Queluz — que desenho e dimensão teria essa “quinta”? (2)

Em continuidade a publicação Queluz — que desenho e dimensão teria essa “quinta”? trabalhamos com um mapa enviado pelo professor Fabiano Homobono contido no livro Patrimonios dos Conselhos Municipaes do Estado do Pará (Paris: Aillaud & Cia.), de 1904, do engenheiro João de Palma Muniz; tal planta é atribuída a José do Ó de Almeida* com datação de 1861.

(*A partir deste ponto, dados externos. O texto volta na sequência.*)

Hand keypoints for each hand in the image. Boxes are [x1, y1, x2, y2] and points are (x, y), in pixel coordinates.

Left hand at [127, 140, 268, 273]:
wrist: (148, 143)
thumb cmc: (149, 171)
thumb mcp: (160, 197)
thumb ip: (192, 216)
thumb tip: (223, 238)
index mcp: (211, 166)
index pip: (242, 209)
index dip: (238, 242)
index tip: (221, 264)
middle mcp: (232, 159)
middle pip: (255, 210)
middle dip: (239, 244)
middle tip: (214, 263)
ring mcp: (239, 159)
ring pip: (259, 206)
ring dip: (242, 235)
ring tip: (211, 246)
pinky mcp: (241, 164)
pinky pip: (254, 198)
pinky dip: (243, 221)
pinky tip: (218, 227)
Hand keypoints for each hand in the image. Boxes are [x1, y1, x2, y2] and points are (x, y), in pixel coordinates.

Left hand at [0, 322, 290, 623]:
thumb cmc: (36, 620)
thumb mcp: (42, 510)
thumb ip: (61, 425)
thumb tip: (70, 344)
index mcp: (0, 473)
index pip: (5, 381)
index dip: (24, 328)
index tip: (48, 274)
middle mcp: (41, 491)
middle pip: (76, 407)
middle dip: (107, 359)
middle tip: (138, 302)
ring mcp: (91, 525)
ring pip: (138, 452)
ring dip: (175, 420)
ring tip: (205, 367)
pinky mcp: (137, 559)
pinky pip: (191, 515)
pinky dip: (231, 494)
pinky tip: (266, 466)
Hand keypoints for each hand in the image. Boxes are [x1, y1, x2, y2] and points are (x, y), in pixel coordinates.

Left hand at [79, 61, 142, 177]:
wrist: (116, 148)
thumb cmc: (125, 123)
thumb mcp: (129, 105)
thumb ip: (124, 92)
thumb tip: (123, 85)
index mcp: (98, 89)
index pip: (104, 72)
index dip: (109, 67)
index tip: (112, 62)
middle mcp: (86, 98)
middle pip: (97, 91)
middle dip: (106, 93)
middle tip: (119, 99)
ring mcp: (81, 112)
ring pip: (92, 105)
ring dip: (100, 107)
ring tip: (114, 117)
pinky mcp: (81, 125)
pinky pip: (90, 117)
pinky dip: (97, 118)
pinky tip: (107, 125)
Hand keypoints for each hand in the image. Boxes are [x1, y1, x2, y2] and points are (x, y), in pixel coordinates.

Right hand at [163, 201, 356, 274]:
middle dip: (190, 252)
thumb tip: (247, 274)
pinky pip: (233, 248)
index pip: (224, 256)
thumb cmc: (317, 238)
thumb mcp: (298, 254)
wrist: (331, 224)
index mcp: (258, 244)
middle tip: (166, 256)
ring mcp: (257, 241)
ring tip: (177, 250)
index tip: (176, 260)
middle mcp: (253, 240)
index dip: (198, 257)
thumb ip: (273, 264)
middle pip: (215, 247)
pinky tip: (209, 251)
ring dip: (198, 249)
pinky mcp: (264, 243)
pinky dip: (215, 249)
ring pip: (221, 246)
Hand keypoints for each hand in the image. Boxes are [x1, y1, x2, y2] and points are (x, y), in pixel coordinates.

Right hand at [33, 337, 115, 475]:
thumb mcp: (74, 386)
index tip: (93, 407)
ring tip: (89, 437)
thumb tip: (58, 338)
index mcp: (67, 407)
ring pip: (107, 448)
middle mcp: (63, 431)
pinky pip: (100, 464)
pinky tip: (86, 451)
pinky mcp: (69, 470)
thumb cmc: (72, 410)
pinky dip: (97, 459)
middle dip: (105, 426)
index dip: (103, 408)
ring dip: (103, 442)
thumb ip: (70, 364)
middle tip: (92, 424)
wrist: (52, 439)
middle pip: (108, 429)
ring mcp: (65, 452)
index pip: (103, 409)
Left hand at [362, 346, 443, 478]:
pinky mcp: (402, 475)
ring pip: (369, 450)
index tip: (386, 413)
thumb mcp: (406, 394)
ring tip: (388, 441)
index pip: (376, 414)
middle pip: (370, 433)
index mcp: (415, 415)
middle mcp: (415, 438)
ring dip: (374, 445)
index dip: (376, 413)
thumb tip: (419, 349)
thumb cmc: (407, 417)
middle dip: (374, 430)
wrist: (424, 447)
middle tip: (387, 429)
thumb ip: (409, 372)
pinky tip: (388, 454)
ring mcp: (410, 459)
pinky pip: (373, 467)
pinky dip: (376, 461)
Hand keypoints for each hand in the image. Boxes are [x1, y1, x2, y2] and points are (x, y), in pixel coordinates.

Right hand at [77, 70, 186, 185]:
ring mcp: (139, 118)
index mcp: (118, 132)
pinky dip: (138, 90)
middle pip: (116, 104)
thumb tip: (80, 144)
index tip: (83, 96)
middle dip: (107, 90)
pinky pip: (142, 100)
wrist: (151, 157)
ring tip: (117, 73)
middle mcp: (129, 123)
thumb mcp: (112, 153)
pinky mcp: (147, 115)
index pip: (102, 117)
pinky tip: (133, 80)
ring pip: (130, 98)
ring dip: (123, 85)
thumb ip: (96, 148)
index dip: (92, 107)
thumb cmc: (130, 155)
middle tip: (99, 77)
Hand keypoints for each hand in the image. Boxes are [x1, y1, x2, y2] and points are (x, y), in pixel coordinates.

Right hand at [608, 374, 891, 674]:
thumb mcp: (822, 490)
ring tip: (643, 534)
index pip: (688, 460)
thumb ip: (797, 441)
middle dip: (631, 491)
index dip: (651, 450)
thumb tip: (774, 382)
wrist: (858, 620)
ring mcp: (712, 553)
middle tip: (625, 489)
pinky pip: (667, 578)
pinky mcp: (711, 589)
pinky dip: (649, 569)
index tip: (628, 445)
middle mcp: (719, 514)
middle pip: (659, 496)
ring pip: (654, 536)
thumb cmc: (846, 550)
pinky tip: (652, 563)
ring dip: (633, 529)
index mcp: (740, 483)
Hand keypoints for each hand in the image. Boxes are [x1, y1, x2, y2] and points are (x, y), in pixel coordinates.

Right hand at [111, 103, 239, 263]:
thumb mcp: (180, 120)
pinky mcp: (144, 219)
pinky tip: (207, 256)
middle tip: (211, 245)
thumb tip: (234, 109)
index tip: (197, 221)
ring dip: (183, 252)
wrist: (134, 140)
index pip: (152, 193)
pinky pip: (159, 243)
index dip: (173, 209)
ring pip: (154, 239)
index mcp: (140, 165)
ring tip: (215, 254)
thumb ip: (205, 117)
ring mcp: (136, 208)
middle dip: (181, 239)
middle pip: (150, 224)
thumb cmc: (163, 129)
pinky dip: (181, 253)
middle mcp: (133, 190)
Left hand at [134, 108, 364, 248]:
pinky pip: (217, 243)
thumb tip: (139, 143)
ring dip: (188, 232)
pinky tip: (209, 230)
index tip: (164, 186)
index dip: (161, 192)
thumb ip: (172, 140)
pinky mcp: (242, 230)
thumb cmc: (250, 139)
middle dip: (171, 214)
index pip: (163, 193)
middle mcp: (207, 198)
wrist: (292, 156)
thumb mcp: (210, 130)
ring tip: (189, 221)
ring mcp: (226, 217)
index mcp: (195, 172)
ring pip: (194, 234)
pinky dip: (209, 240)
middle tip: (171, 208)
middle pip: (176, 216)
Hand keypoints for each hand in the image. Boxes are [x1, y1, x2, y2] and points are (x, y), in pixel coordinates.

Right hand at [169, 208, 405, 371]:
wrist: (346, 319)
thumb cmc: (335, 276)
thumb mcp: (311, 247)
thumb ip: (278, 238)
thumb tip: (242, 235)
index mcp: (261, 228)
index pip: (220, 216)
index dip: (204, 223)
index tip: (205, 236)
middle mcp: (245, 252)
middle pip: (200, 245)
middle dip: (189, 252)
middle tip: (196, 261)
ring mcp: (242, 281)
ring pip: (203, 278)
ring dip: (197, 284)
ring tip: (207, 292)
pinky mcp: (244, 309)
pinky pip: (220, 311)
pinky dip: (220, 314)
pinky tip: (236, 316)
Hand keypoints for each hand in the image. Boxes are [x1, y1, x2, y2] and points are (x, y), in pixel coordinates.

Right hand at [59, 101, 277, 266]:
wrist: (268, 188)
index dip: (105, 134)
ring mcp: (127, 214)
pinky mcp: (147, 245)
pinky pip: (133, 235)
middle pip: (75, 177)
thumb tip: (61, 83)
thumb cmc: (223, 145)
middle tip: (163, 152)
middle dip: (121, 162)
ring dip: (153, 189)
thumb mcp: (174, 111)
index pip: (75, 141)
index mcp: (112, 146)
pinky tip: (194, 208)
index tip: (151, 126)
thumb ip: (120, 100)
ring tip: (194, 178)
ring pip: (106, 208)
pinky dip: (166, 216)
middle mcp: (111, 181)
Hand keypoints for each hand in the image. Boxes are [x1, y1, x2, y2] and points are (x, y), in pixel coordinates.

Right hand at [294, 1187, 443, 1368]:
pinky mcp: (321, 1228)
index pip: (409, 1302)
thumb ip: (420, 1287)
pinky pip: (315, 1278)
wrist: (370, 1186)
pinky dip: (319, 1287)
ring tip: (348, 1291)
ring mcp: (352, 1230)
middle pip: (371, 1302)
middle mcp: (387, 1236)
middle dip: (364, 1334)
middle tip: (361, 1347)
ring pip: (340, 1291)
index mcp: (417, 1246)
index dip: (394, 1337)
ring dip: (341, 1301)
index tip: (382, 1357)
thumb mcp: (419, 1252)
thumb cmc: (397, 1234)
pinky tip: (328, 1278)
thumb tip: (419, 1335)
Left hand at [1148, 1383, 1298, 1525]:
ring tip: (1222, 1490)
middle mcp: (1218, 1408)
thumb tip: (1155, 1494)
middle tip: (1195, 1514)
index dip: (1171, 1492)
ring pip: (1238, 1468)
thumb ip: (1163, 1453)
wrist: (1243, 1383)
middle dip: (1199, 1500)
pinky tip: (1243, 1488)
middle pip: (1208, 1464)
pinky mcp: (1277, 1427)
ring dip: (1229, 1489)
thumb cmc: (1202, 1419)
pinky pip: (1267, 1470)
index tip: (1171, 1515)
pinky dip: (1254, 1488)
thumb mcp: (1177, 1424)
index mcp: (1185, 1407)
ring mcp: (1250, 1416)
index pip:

Queluz e Caminho do Maranhão

Composição ampliável

Por mais que saibamos da impossibilidade de coincidência desses mapas, as sobreposições comparativas indicam que o núcleo primitivo da Quinta de Queluz situar-se-ia na atual quadra Ceará/Francisco Monteiro/Cipriano Santos/Teófilo Condurú; o que daria mais sentido à nota que se refere à Rocinha Boa Vista descrita no Diario do Commercio de 05 de janeiro de 1859, entretanto, esta localização imporia uma fronteira a Queluz: o Antigo Caminho do Maranhão.
O engenheiro Augusto Meira Filho, à página 406 do relançado Evolução Histórica de Belém do Grão Pará, diz: “Seguindo o principal divisor das terras compreendidas na primeira légua patrimonial, este cortaria a travessa dos Mirandas (15 de Agosto), o largo da Pólvora (Praça da República), e a estrada de Nazareth (Avenida Nazaré), a estrada do Utinga (da Independência) e a do Maranhão (Tito Franco, hoje Almirante Barroso).” (grifo nosso); desse modo arredamos o conjunto (Antigo Caminho do Maranhão e Queluz) na direção sudoeste para que o mesmo se encaixasse no início da atual avenida Almirante Barroso (princípio da “moderna” Estrada do Maranhão):

Meira2

Composição ampliável

Em ambas as hipóteses seria necessário desconsiderar que as duas vias fossem os limites de Queluz, tanto o Velho Caminho do Maranhão quanto a Moderna Estrada do Maranhão, para dar validade à possibilidade do chalé de ferro belga da Imprensa Oficial estar contido na ainda disforme Quinta aqui expandida por mais três círculos tracejados em vermelho à estrada de José Bonifácio.
Interpretou-se que Meira se referiu à Estrada Pré-ferroviária de Bragança traçada pelo engenheiro francês Emile Gengembre contratado em 1858 para fazer os devidos levantamentos, in situ, de uma via que chegasse ao Maranhão em continuação da dita que iria de Belém à Bragança; não haveria sentido Augusto Meira fazer alusão a uma tortuosa trilha que há muito rompera mata virgem e figurara em antigas plantas como território de selva minimamente habitado às cercanias do marco da primeira légua.
A diferenciação entre o Antigo (ou Velho) Caminho do Maranhão e a (“Moderna”) Estrada do Maranhão faz-se necessária:
O Antigo Caminho do Maranhão fora uma picada primitiva mostrada no mapa (verde) dos anos 1800 usada desde a época de Caldeira Castello-Branco à expulsão dos índios Tupinambás e posteriormente mantida por capitães-mores e governadores da Província que só com o systema de colonisação adotado por Leitão da Cunha em 1858 teria seu desenho consagrado como  Estrada do Maranhão na mesa do ex-gabinete de um crítico: Antonio Coelho de Sá e Albuquerque, em 1860; todavia, festivamente recebida por todos em 1869, depois da construção das pontes sobre os igarapés de Ananindeua e Marituba por outro engenheiro francês, Affonso Mungin Desincourt, um morador isolado na linha dos novos alcances comerciais — assunto este que ensejaria outra publicação pormenorizada.

*Não sabemos se a planta atribuída a José do Ó de Almeida foi por ele grafada ou é de autoria de Emile Gengembre; Ó de Almeida era militar, político e entusiasta (investidor) da colonização pela Belém-Bragança, bem como possuía um sobrado em Queluz — assim nos disse o cônego Siqueira Mendes em 21 de fevereiro de 1876, oito anos antes do início das obras da Estação Central da Estrada de Ferro de Bragança, também em Queluz.

Sobre a colonização da região do salgado recomendamos a tese de doutoramento de Fabrício Khoury Rebello intitulada DA LENHA AO ÓLEO DE PALMA — A TRANSFORMAÇÃO DA AGRICULTURA NO NORDESTE PARAENSE de 2012.

As fontes da pesquisa estão nos hiperlinks.